WORK REQUIRED: Look through the listing and locate every line containing the word "Adhesive"; copy those lines.

*** SUPPLIED ENTRIES ***

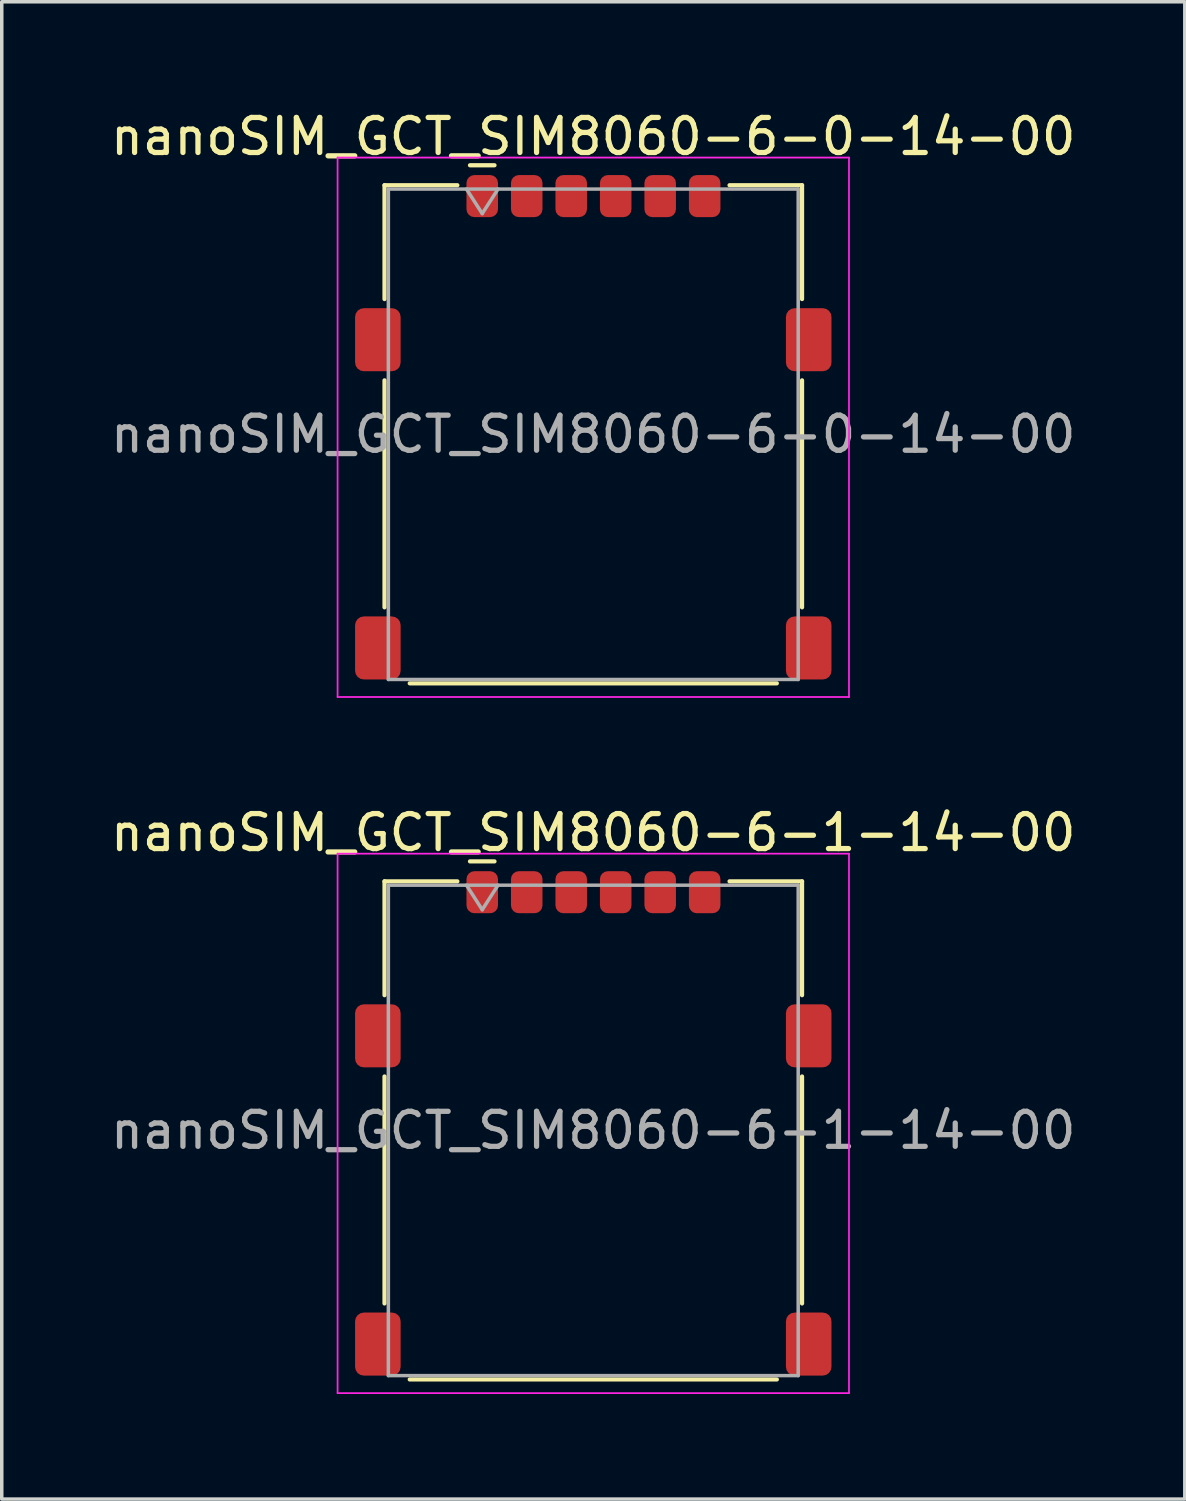
<source format=kicad_pcb>
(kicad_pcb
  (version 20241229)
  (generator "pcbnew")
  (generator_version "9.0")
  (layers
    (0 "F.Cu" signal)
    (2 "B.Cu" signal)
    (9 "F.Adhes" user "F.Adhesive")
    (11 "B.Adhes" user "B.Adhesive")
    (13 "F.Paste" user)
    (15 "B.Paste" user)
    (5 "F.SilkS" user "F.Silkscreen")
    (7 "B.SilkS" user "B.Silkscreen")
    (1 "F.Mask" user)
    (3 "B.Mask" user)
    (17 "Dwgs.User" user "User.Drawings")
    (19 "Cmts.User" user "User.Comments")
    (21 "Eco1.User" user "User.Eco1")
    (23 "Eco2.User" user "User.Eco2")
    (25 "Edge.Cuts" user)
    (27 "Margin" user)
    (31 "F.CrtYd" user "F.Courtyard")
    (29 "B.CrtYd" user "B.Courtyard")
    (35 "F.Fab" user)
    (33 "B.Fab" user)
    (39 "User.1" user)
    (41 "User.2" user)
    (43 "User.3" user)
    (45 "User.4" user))
  (footprint "nanoSIM_GCT_SIM8060-6-0-14-00"
    (layer "F.Cu")
    (at 13.887 9.348)
    (property "Reference" "nanoSIM_GCT_SIM8060-6-0-14-00" (at 0 -8.5 0) (layer "F.SilkS") (effects (font (size 1 1) (thickness 0.15))))
    (attr smd)
    (fp_line (start -5.96 -7.11) (end -5.96 -3.86) (stroke (width 0.12) (type default)) (layer "F.SilkS"))
    (fp_line (start -5.96 -7.11) (end -3.88 -7.11) (stroke (width 0.12) (type default)) (layer "F.SilkS"))
    (fp_line (start -5.96 -1.54) (end -5.96 4.94) (stroke (width 0.12) (type default)) (layer "F.SilkS"))
    (fp_line (start -5.24 7.11) (end 5.24 7.11) (stroke (width 0.12) (type default)) (layer "F.SilkS"))
    (fp_line (start -3.52 -7.68) (end -2.82 -7.68) (stroke (width 0.12) (type default)) (layer "F.SilkS"))
    (fp_line (start 3.89 -7.11) (end 5.96 -7.11) (stroke (width 0.12) (type default)) (layer "F.SilkS"))
    (fp_line (start 5.96 -7.11) (end 5.96 -3.86) (stroke (width 0.12) (type default)) (layer "F.SilkS"))
    (fp_line (start 5.96 -1.54) (end 5.96 4.94) (stroke (width 0.12) (type default)) (layer "F.SilkS"))
    (fp_line (start -7.3 -7.9) (end -7.3 7.5) (stroke (width 0.05) (type default)) (layer "F.CrtYd"))
    (fp_line (start -7.3 -7.9) (end 7.3 -7.9) (stroke (width 0.05) (type default)) (layer "F.CrtYd"))
    (fp_line (start -7.3 7.5) (end 7.3 7.5) (stroke (width 0.05) (type default)) (layer "F.CrtYd"))
    (fp_line (start 7.3 -7.9) (end 7.3 7.5) (stroke (width 0.05) (type default)) (layer "F.CrtYd"))
    (fp_line (start -5.85 -7) (end -5.85 7) (stroke (width 0.1) (type default)) (layer "F.Fab"))
    (fp_line (start -5.85 -7) (end 5.85 -7) (stroke (width 0.1) (type default)) (layer "F.Fab"))
    (fp_line (start -5.85 7) (end 5.85 7) (stroke (width 0.1) (type default)) (layer "F.Fab"))
    (fp_line (start -3.17 -6.3) (end -3.62 -7) (stroke (width 0.1) (type default)) (layer "F.Fab"))
    (fp_line (start -3.17 -6.3) (end -2.72 -7) (stroke (width 0.1) (type default)) (layer "F.Fab"))
    (fp_line (start 5.85 -7) (end 5.85 7) (stroke (width 0.1) (type default)) (layer "F.Fab"))
    (fp_text user "${REFERENCE}" (at 0 0 0) (layer "F.Fab") (effects (font (size 1 1) (thickness 0.15))))
    (pad "1" smd roundrect (at -3.17 -6.8) (size 0.9 1.2) (layers "F.Cu" "F.Mask" "F.Paste") (roundrect_rratio 0.25))
    (pad "2" smd roundrect (at -0.63 -6.8) (size 0.9 1.2) (layers "F.Cu" "F.Mask" "F.Paste") (roundrect_rratio 0.25))
    (pad "3" smd roundrect (at 1.91 -6.8) (size 0.9 1.2) (layers "F.Cu" "F.Mask" "F.Paste") (roundrect_rratio 0.25))
    (pad "5" smd roundrect (at -1.9 -6.8) (size 0.9 1.2) (layers "F.Cu" "F.Mask" "F.Paste") (roundrect_rratio 0.25))
    (pad "6" smd roundrect (at 0.64 -6.8) (size 0.9 1.2) (layers "F.Cu" "F.Mask" "F.Paste") (roundrect_rratio 0.25))
    (pad "7" smd roundrect (at 3.18 -6.8) (size 0.9 1.2) (layers "F.Cu" "F.Mask" "F.Paste") (roundrect_rratio 0.25))
    (pad "SH" smd roundrect (at -6.15 -2.7) (size 1.3 1.8) (layers "F.Cu" "F.Mask" "F.Paste") (roundrect_rratio 0.192))
    (pad "SH" smd roundrect (at -6.15 6.1) (size 1.3 1.8) (layers "F.Cu" "F.Mask" "F.Paste") (roundrect_rratio 0.192))
    (pad "SH" smd roundrect (at 6.15 -2.7) (size 1.3 1.8) (layers "F.Cu" "F.Mask" "F.Paste") (roundrect_rratio 0.192))
    (pad "SH" smd roundrect (at 6.15 6.1) (size 1.3 1.8) (layers "F.Cu" "F.Mask" "F.Paste") (roundrect_rratio 0.192))
    (zone (net_name "") (layers "F.Cu" "F.CrtYd") (hatch edge 0.5) (connect_pads) (min_thickness 0.25) (filled_areas_thickness no) (keepout (tracks not_allowed) (vias not_allowed) (pads not_allowed) (copperpour not_allowed) (footprints allowed)) (placement (enabled no)) (fill) (polygon (pts (xy 9.957 11.948) (xy 12.397 11.948) (xy 12.397 15.648) (xy 9.957 15.648))))
    (zone (net_name "") (layers "F.Cu" "F.CrtYd") (hatch edge 0.5) (connect_pads) (min_thickness 0.25) (filled_areas_thickness no) (keepout (tracks not_allowed) (vias not_allowed) (pads not_allowed) (copperpour not_allowed) (footprints allowed)) (placement (enabled no)) (fill) (polygon (pts (xy 10.697 4.928) (xy 11.997 4.928) (xy 11.997 8.628) (xy 10.697 8.628))))
    (zone (net_name "") (layers "F.Cu" "F.CrtYd") (hatch edge 0.5) (connect_pads) (min_thickness 0.25) (filled_areas_thickness no) (keepout (tracks not_allowed) (vias not_allowed) (pads not_allowed) (copperpour not_allowed) (footprints allowed)) (placement (enabled no)) (fill) (polygon (pts (xy 13.237 4.928) (xy 13.237 8.628) (xy 14.537 8.628) (xy 14.537 4.928))))
    (zone (net_name "") (layers "F.Cu" "F.CrtYd") (hatch edge 0.5) (connect_pads) (min_thickness 0.25) (filled_areas_thickness no) (keepout (tracks not_allowed) (vias not_allowed) (pads not_allowed) (copperpour not_allowed) (footprints allowed)) (placement (enabled no)) (fill) (polygon (pts (xy 13.237 11.948) (xy 14.537 11.948) (xy 14.537 15.648) (xy 13.237 15.648))))
    (zone (net_name "") (layers "F.Cu" "F.CrtYd") (hatch edge 0.5) (connect_pads) (min_thickness 0.25) (filled_areas_thickness no) (keepout (tracks not_allowed) (vias not_allowed) (pads not_allowed) (copperpour not_allowed) (footprints allowed)) (placement (enabled no)) (fill) (polygon (pts (xy 15.777 4.928) (xy 15.777 8.628) (xy 17.077 8.628) (xy 17.077 4.928))))
    (zone (net_name "") (layers "F.Cu" "F.CrtYd") (hatch edge 0.5) (connect_pads) (min_thickness 0.25) (filled_areas_thickness no) (keepout (tracks not_allowed) (vias not_allowed) (pads not_allowed) (copperpour not_allowed) (footprints allowed)) (placement (enabled no)) (fill) (polygon (pts (xy 15.777 11.948) (xy 17.077 11.948) (xy 17.077 15.648) (xy 15.777 15.648)))))
  (footprint "nanoSIM_GCT_SIM8060-6-1-14-00"
    (layer "F.Cu")
    (at 13.887 29.221)
    (property "Reference" "nanoSIM_GCT_SIM8060-6-1-14-00" (at 0 -8.5 0) (layer "F.SilkS") (effects (font (size 1 1) (thickness 0.15))))
    (attr smd)
    (fp_line (start -5.96 -7.11) (end -5.96 -3.86) (stroke (width 0.12) (type default)) (layer "F.SilkS"))
    (fp_line (start -5.96 -7.11) (end -3.88 -7.11) (stroke (width 0.12) (type default)) (layer "F.SilkS"))
    (fp_line (start -5.96 -1.54) (end -5.96 4.94) (stroke (width 0.12) (type default)) (layer "F.SilkS"))
    (fp_line (start -5.24 7.11) (end 5.24 7.11) (stroke (width 0.12) (type default)) (layer "F.SilkS"))
    (fp_line (start -3.52 -7.68) (end -2.82 -7.68) (stroke (width 0.12) (type default)) (layer "F.SilkS"))
    (fp_line (start 3.89 -7.11) (end 5.96 -7.11) (stroke (width 0.12) (type default)) (layer "F.SilkS"))
    (fp_line (start 5.96 -7.11) (end 5.96 -3.86) (stroke (width 0.12) (type default)) (layer "F.SilkS"))
    (fp_line (start 5.96 -1.54) (end 5.96 4.94) (stroke (width 0.12) (type default)) (layer "F.SilkS"))
    (fp_line (start -7.3 -7.9) (end -7.3 7.5) (stroke (width 0.05) (type default)) (layer "F.CrtYd"))
    (fp_line (start -7.3 -7.9) (end 7.3 -7.9) (stroke (width 0.05) (type default)) (layer "F.CrtYd"))
    (fp_line (start -7.3 7.5) (end 7.3 7.5) (stroke (width 0.05) (type default)) (layer "F.CrtYd"))
    (fp_line (start 7.3 -7.9) (end 7.3 7.5) (stroke (width 0.05) (type default)) (layer "F.CrtYd"))
    (fp_line (start -5.85 -7) (end -5.85 7) (stroke (width 0.1) (type default)) (layer "F.Fab"))
    (fp_line (start -5.85 -7) (end 5.85 -7) (stroke (width 0.1) (type default)) (layer "F.Fab"))
    (fp_line (start -5.85 7) (end 5.85 7) (stroke (width 0.1) (type default)) (layer "F.Fab"))
    (fp_line (start -3.17 -6.3) (end -3.62 -7) (stroke (width 0.1) (type default)) (layer "F.Fab"))
    (fp_line (start -3.17 -6.3) (end -2.72 -7) (stroke (width 0.1) (type default)) (layer "F.Fab"))
    (fp_line (start 5.85 -7) (end 5.85 7) (stroke (width 0.1) (type default)) (layer "F.Fab"))
    (fp_text user "${REFERENCE}" (at 0 0 0) (layer "F.Fab") (effects (font (size 1 1) (thickness 0.15))))
    (pad "1" smd roundrect (at -3.17 -6.8) (size 0.9 1.2) (layers "F.Cu" "F.Mask" "F.Paste") (roundrect_rratio 0.25))
    (pad "2" smd roundrect (at -0.63 -6.8) (size 0.9 1.2) (layers "F.Cu" "F.Mask" "F.Paste") (roundrect_rratio 0.25))
    (pad "3" smd roundrect (at 1.91 -6.8) (size 0.9 1.2) (layers "F.Cu" "F.Mask" "F.Paste") (roundrect_rratio 0.25))
    (pad "5" smd roundrect (at -1.9 -6.8) (size 0.9 1.2) (layers "F.Cu" "F.Mask" "F.Paste") (roundrect_rratio 0.25))
    (pad "6" smd roundrect (at 0.64 -6.8) (size 0.9 1.2) (layers "F.Cu" "F.Mask" "F.Paste") (roundrect_rratio 0.25))
    (pad "7" smd roundrect (at 3.18 -6.8) (size 0.9 1.2) (layers "F.Cu" "F.Mask" "F.Paste") (roundrect_rratio 0.25))
    (pad "SH" smd roundrect (at -6.15 -2.7) (size 1.3 1.8) (layers "F.Cu" "F.Mask" "F.Paste") (roundrect_rratio 0.192))
    (pad "SH" smd roundrect (at 6.15 -2.7) (size 1.3 1.8) (layers "F.Cu" "F.Mask" "F.Paste") (roundrect_rratio 0.192))
    (pad "SH" smd roundrect (at 6.15 6.1) (size 1.3 1.8) (layers "F.Cu" "F.Mask" "F.Paste") (roundrect_rratio 0.192))
    (pad "SW" smd roundrect (at -6.15 6.1) (size 1.3 1.8) (layers "F.Cu" "F.Mask" "F.Paste") (roundrect_rratio 0.192))
    (zone (net_name "") (layers "F.Cu" "F.CrtYd") (hatch edge 0.5) (connect_pads) (min_thickness 0.25) (filled_areas_thickness no) (keepout (tracks not_allowed) (vias not_allowed) (pads not_allowed) (copperpour not_allowed) (footprints allowed)) (placement (enabled no)) (fill) (polygon (pts (xy 9.957 31.822) (xy 12.397 31.822) (xy 12.397 35.522) (xy 9.957 35.522))))
    (zone (net_name "") (layers "F.Cu" "F.CrtYd") (hatch edge 0.5) (connect_pads) (min_thickness 0.25) (filled_areas_thickness no) (keepout (tracks not_allowed) (vias not_allowed) (pads not_allowed) (copperpour not_allowed) (footprints allowed)) (placement (enabled no)) (fill) (polygon (pts (xy 10.697 24.802) (xy 11.997 24.802) (xy 11.997 28.502) (xy 10.697 28.502))))
    (zone (net_name "") (layers "F.Cu" "F.CrtYd") (hatch edge 0.5) (connect_pads) (min_thickness 0.25) (filled_areas_thickness no) (keepout (tracks not_allowed) (vias not_allowed) (pads not_allowed) (copperpour not_allowed) (footprints allowed)) (placement (enabled no)) (fill) (polygon (pts (xy 13.237 24.802) (xy 13.237 28.502) (xy 14.537 28.502) (xy 14.537 24.802))))
    (zone (net_name "") (layers "F.Cu" "F.CrtYd") (hatch edge 0.5) (connect_pads) (min_thickness 0.25) (filled_areas_thickness no) (keepout (tracks not_allowed) (vias not_allowed) (pads not_allowed) (copperpour not_allowed) (footprints allowed)) (placement (enabled no)) (fill) (polygon (pts (xy 13.237 31.822) (xy 14.537 31.822) (xy 14.537 35.522) (xy 13.237 35.522))))
    (zone (net_name "") (layers "F.Cu" "F.CrtYd") (hatch edge 0.5) (connect_pads) (min_thickness 0.25) (filled_areas_thickness no) (keepout (tracks not_allowed) (vias not_allowed) (pads not_allowed) (copperpour not_allowed) (footprints allowed)) (placement (enabled no)) (fill) (polygon (pts (xy 15.777 24.802) (xy 15.777 28.502) (xy 17.077 28.502) (xy 17.077 24.802))))
    (zone (net_name "") (layers "F.Cu" "F.CrtYd") (hatch edge 0.5) (connect_pads) (min_thickness 0.25) (filled_areas_thickness no) (keepout (tracks not_allowed) (vias not_allowed) (pads not_allowed) (copperpour not_allowed) (footprints allowed)) (placement (enabled no)) (fill) (polygon (pts (xy 15.777 31.822) (xy 17.077 31.822) (xy 17.077 35.522) (xy 15.777 35.522)))))
  (gr_rect
    (start -3 -3)
    (end 30.774 39.746)
    (stroke (width 0.1) (type default))
    (fill no)
    (layer "Edge.Cuts")))
</source>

***

COMPLETED EXERCISE:
    (9 "F.Adhes" user "F.Adhesive")
    (11 "B.Adhes" user "B.Adhesive")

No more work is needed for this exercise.